Analysis of differentially regulated gene expression in human macrophages exposed to LPL-hydrolyzed lipoprotein products

Lipoprotein lipase (LPL) is a member of the sn-1 lipase subfamily that plays a crucial role in hydrolyzing triglyceride-rich lipoproteins, such as very low-density lipoproteins and chylomicrons. Several lines of evidence suggest that LPL expressed by macrophages in the atherosclerotic plaque may promote atherosclerosis. However, the mechanism by which macrophage LPL causes foam cell formation is poorly understood. Thus, we hypothesized that the lipid hydrolysis products generated from total lipoprotein hydrolysis by LPL will alter gene expression in human macrophages, leading them to transform into foam cells.
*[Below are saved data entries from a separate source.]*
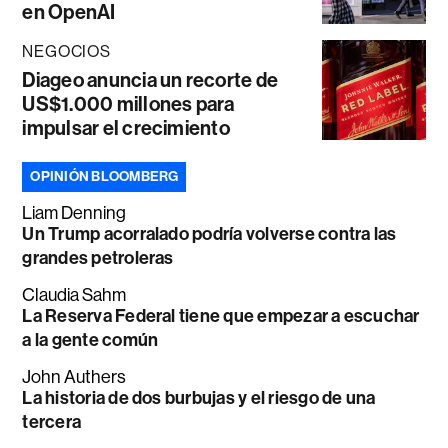
en OpenAI
NEGOCIOS
Diageo anuncia un recorte de
US$1.000 millones para
impulsar el crecimiento
OPINIÓN BLOOMBERG
Liam Denning
Un Trump acorralado podría volverse contra las
grandes petroleras
Claudia Sahm
La Reserva Federal tiene que empezar a escuchar
a la gente común
John Authers
La historia de dos burbujas y el riesgo de una
tercera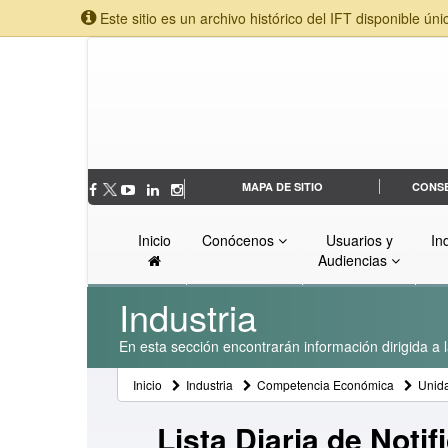
Este sitio es un archivo histórico del IFT disponible úni
MAPA DE SITIO
CONS
Inicio
Conócenos
Usuarios y
In
Audiencias
Industria
En esta sección encontrarán información dirigida a l
Inicio
Industria
Competencia Económica
Unid
Lista Diaria de Notif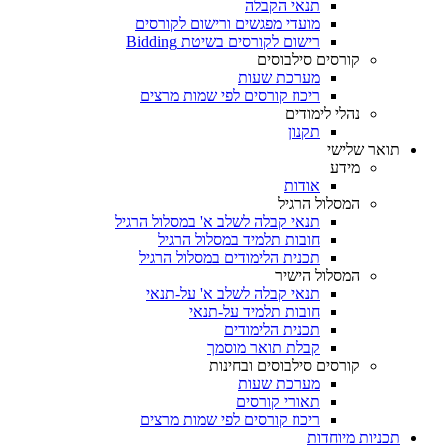
תנאי הקבלה
מועדי מפגשים ורישום לקורסים
רישום לקורסים בשיטת Bidding
קורסים סילבוסים
מערכת שעות
ריכוז קורסים לפי שמות מרצים
נהלי לימודים
תקנון
תואר שלישי
מידע
אודות
המסלול הרגיל
תנאי קבלה לשלב א' במסלול הרגיל
חובות תלמיד במסלול הרגיל
תכנית הלימודים במסלול הרגיל
המסלול הישיר
תנאי קבלה לשלב א' על-תנאי
חובות תלמיד על-תנאי
תכנית הלימודים
קבלת תואר מוסמך
קורסים סילבוסים ובחינות
מערכת שעות
תאורי קורסים
ריכוז קורסים לפי שמות מרצים
תכניות מיוחדות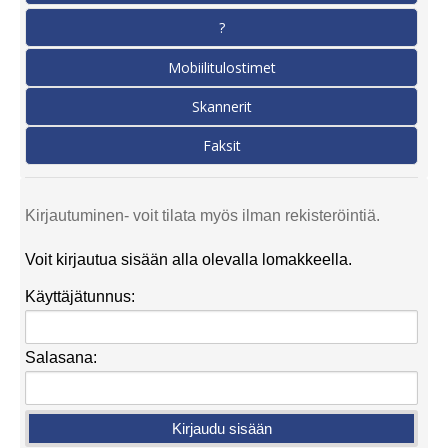
?
Mobiilitulostimet
Skannerit
Faksit
Kirjautuminen- voit tilata myös ilman rekisteröintiä.
Voit kirjautua sisään alla olevalla lomakkeella.
Käyttäjätunnus:
Salasana: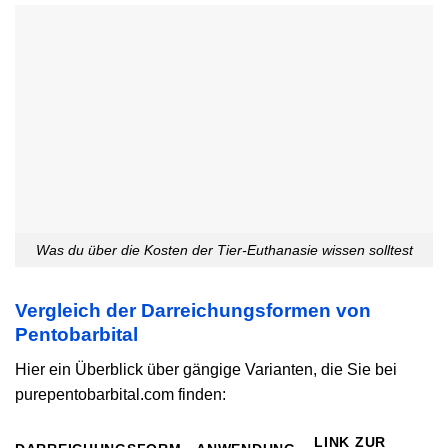
Was du über die Kosten der Tier-Euthanasie wissen solltest
Vergleich der Darreichungsformen von
Pentobarbital
Hier ein Überblick über gängige Varianten, die Sie bei
purepentobarbital.com finden:
LINK ZUR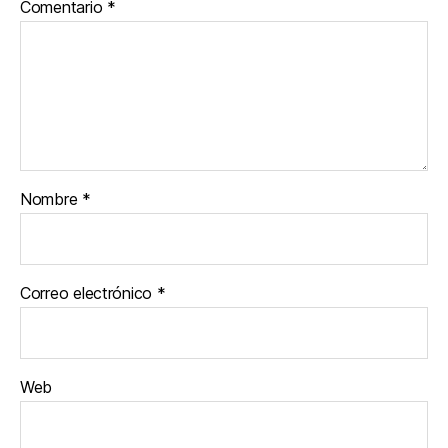
Comentario
*
Nombre
*
Correo electrónico
*
Web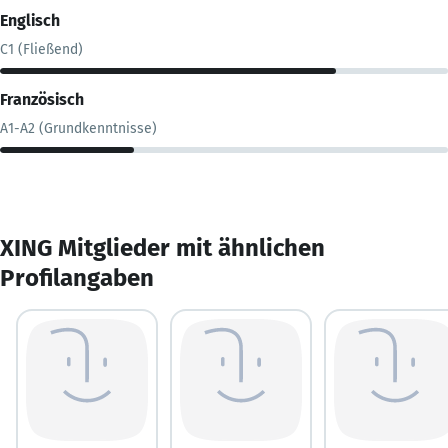
Englisch
C1 (Fließend)
Französisch
A1-A2 (Grundkenntnisse)
XING Mitglieder mit ähnlichen
Profilangaben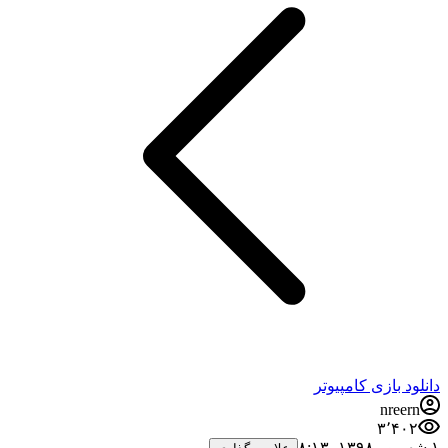
دانلود بازی کامپیوتر
nreern
۳٬۴۰۲
۱ شهریور ۱۳۹۸،‏ ۸:۱۳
To test our hypothesis, we treated macrophages cells with LPL hydrolysis products and we assessed the expression of transcripts using microarray. Our array data show that the expression of 317 genes was differentially regulated in our LPL hydrolysis product treatment at a false discovery rate (FDR) < 0.03. We performed gene ontology studies and selected 7 important biological processes that were significantly over-represented at FDR < 0.03. Our data suggest that LPL hydrolysis products may modulate ribosomal biogenesis, cell cycle, and induce stress response in macrophages cells. Interestingly, we found 63 small nucleolar RNAs that were significantly up-regulated at FDR < 0.03. To confirm some of the array data, we validated the expression of select genes using qPCR. Taken together, our study provides new insights in understanding the role of LPL hydrolysis products in foam cell formation.